When we returned home, though, and checked in on Baby, he was right there in his room, sleeping silently, clutching his teddy bear, his knuckles beautiful and pink.

The next night was Friday, and we stayed home to watch a movie, putting Baby to bed early.

The next night, we brought Baby to Mount Taurus, the great mountain in the center of the forest. “Aren’t you excited, Baby?” we said. “A trip!” Baby just looked out the window. He knew what was coming. We left the SUV at the foot of the mountain and began to climb. The climb was long, and Baby was slow, but dedicated. He refused our help.

When we reached the top of the mountain, the view was magnificent. Embarrassed as I am to admit it, I had never climbed Mount Taurus before. The view was wonderful. The view was heartbreaking. It broke my heart.

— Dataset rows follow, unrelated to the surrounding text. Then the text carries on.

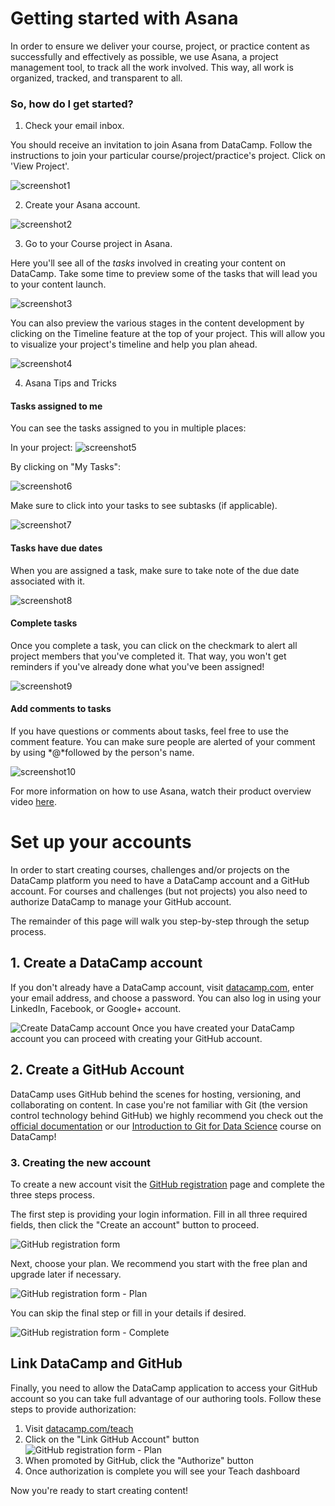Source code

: # Getting started with Asana

In order to ensure we deliver your course, project, or practice content as successfully and effectively as possible, we use Asana, a project management tool, to track all the work involved. This way, all work is organized, tracked, and transparent to all.

### So, how do I get started?

1. Check your email inbox. 

You should receive an invitation to join Asana from DataCamp. Follow the instructions to join your particular course/project/practice's project. Click on 'View Project'.

![screenshot1](/images/Welcome%20Email.png)

2. Create your Asana account.

![screenshot2](/images/Set-up-Asana-account.png)

3. Go to your Course project in Asana.

Here you'll see all of the *tasks* involved in creating your content on DataCamp. Take some time to preview some of the tasks that will lead you to your content launch.

![screenshot3](/images/Asana-project-view.png)

You can also preview the various stages in the content development by clicking on the Timeline feature at the top of your project. This will allow you to visualize your project's timeline and help you plan ahead.

![screenshot4](/images/Asana-timeline.png)

4. Asana Tips and Tricks

#### Tasks assigned to me

You can see the tasks assigned to you in multiple places:

In your project:
![screenshot5](/images/Mytasks.png)

By clicking on "My Tasks":

![screenshot6](/images/Asana-mytasks.png)

Make sure to click into your tasks to see subtasks (if applicable).

![screenshot7](/images/Asana-subtasks.png)

#### Tasks have due dates

When you are assigned a task, make sure to take note of the due date associated with it. 

![screenshot8](/images/Assigning-duedates.png)

#### Complete tasks

Once you complete a task, you can click on the checkmark to alert all project members that you've completed it. That way, you won't get reminders if you've already done what you've been assigned!

![screenshot9](/images/Completing-tasks-in-Asana.png)

#### Add comments to tasks

If you have questions or comments about tasks, feel free to use the comment feature. You can make sure people are alerted of your comment by using *@*followed by the person's name.

![screenshot10](/images/Comments.png)

For more information on how to use Asana, watch their product overview video [here](https://www.youtube.com/watch?v=IMAFWVLGFyw).

# Set up your accounts

In order to start creating courses, challenges and/or projects on the DataCamp platform you need to have a DataCamp account and a GitHub account. For courses and challenges (but not projects) you also need to authorize DataCamp to manage your GitHub account.

The remainder of this page will walk you step-by-step through the setup process.

## 1. Create a DataCamp account

If you don't already have a DataCamp account, visit [datacamp.com](https://www.datacamp.com/), enter your email address, and choose a password. You can also log in using your LinkedIn, Facebook, or Google+ account.

![Create DataCamp account](/images/prerequisites/create-datacamp-account.png)
Once you have created your DataCamp account you can proceed with creating your GitHub account.

## 2. Create a GitHub Account

DataCamp uses GitHub behind the scenes for hosting, versioning, and collaborating on content. In case you're not familiar with Git (the version control technology behind GitHub) we highly recommend you check out the [official documentation](https://git-scm.com/documentation) or our [Introduction to Git for Data Science](https://www.datacamp.com/courses/introduction-to-git-for-data-science) course on DataCamp!

### 3. Creating the new account

To create a new account visit the [GitHub registration](https://github.com/join?source=header-home) page and complete the three steps process.

The first step is providing your login information. Fill in all three required fields, then click the "Create an account" button to proceed.

![GitHub registration form](/images/prerequisites/1-join-github.png)

Next, choose your plan. We recommend you start with the free plan and upgrade later if necessary.

![GitHub registration form - Plan](/images/prerequisites/2-select-github-plan.png)

You can skip the final step or fill in your details if desired.

![GitHub registration form - Complete](/images/prerequisites/3-complete-github.png)

## Link DataCamp and GitHub

Finally, you need to allow the DataCamp application to access your GitHub account so you can take full advantage of our authoring tools. Follow these steps to provide authorization:

1. Visit [datacamp.com/teach](https://www.datacamp.com/teach)
2. Click on the "Link GitHub Account" button
![GitHub registration form - Plan](/images/prerequisites/link-teach-authorize-github.png)
3. When promoted by GitHub, click the "Authorize" button
4. Once authorization is complete you will see your Teach dashboard

Now you're ready to start creating content!
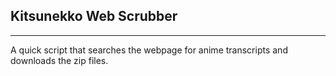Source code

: ## Kitsunekko Web Scrubber
---
A quick script that searches the webpage for anime transcripts and downloads the zip files.

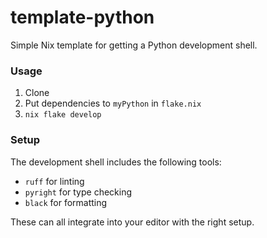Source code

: # template-python

Simple Nix template for getting a Python development shell.

### Usage

1. Clone
2. Put dependencies to `myPython` in `flake.nix`
3. `nix flake develop`

### Setup

The development shell includes the following tools:
- `ruff` for linting
- `pyright` for type checking
- `black` for formatting

These can all integrate into your editor with the right setup.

On our drive back to the town, I looked to you. “Do you think Baby will come back this time?” I asked. You just nodded, keeping your eyes on the dirt, pockmarked road. Then you said, “But maybe not.”

But when we checked in on Baby, when we arrived home in the still-dark hours of the early morning, he was sleeping silently, his left-hand clutching a desiccated rattle.

The next night, we drove Baby to the swamp. The drive took most of the night, and when we arrived, the sun was already beginning to rise. “Goodbye, Baby,” we said, leaving him on a marshy atoll. The swamp was large, and we knew Baby would never find his way home. Still, though, when we arrived home as evening was coming along, we weren’t all that surprised to see Baby, already asleep in his crib, clutching a gator-skin purse.

This is the point where we had the talk.

It was in the living room. You and I really had it out. Baby slept through the whole thing.

“Baby was your idea,” you said.

“If you hadn’t wanted Baby in the first place, none of this would even be a problem,” you said.

“This is all your fault,” you said.

I had to admit you were probably right.

Meanwhile, Baby slept through the whole thing.